And we’re expected to work under these conditions??!!

Like I said, because this most recent issue was cleared up relatively quickly, you may not have even noticed anything was wrong. But this does bring up a question that is far too often overlooked on the Web: How much are you relying on other people’s code?

Seriously, take a second to think about it. How many third-party APIs are integrated into your website, app or even mobile app? How many different companies are you relying on to give your users the best experience possible? And is it really worth the risk of having one of them take down your entire site just so people can easily share your content on Facebook? It really is a risk vs. benefit conundrum. If you don’t rely on at least a few third parties to provide that extra value to your users, your content can’t be easily shared.

Trust me, I know it’s extremely difficult not to rely on at least a few external companies to provide that extra value to your users.

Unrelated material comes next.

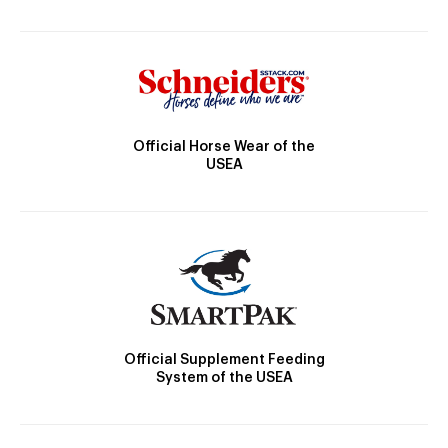
Official Horse Wear of the
USEA
Official Supplement Feeding
System of the USEA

I’m not advocating for anyone to stop integrating other people’s code into their own. What I’m saying is that there are ways to protect your app from unnecessary outages, while still providing your users with the value from another site.

  • Make sure you’re using the latest third-party APIs that are non-blocking or asynchronous
  • Limit, as much as possible, third-party calls from your mobile site
  • If possible, turn off third-party content when they’re under heavy load
  • Code defensively so you can gracefully take another path when the first one fails. 

In addition to the suggestions above, it’s worth setting up API monitoring so you can track those behaviours in production. You may find one API is less reliable than others or responds more slowly, which can lead you to swap it out – after all, your loyalty needs to be to your own customers and their experience with your site. At the very least, monitoring the third-party connections you’ve added will alert you to problems like the ones Facebook Connect had before your users start tweeting about it.

One other way to protect yourself is to code defensively so if a third-party API fails, your app continues to function. For example, if Facebook Connect goes down, can you revert to your own authentication and just do without the additional Facebook sharing benefits for that period of time? Monitoring real production behavior gives you the data you need to know where you need to build that defensive code.

All of this comes down to one thing: time. Of course, given enough time, everyone would test and monitor all of their own APIs and all of the external APIs that are integrated with their software. But think about it, if you don’t have time to test all your code and monitor all of your APIs, what makes you think the team that wrote the external API you’re using has time to do it?

Are you really willing to jeapordize the quality of your code? Shouldn’t that be the No. 1 priority: putting out high quality, valuable software. Not to mention that, by prioritizing today using real data from your production system and weighing the risk vs. reward based on your user’s experience, you may save yourself a lot of time and agony in the future.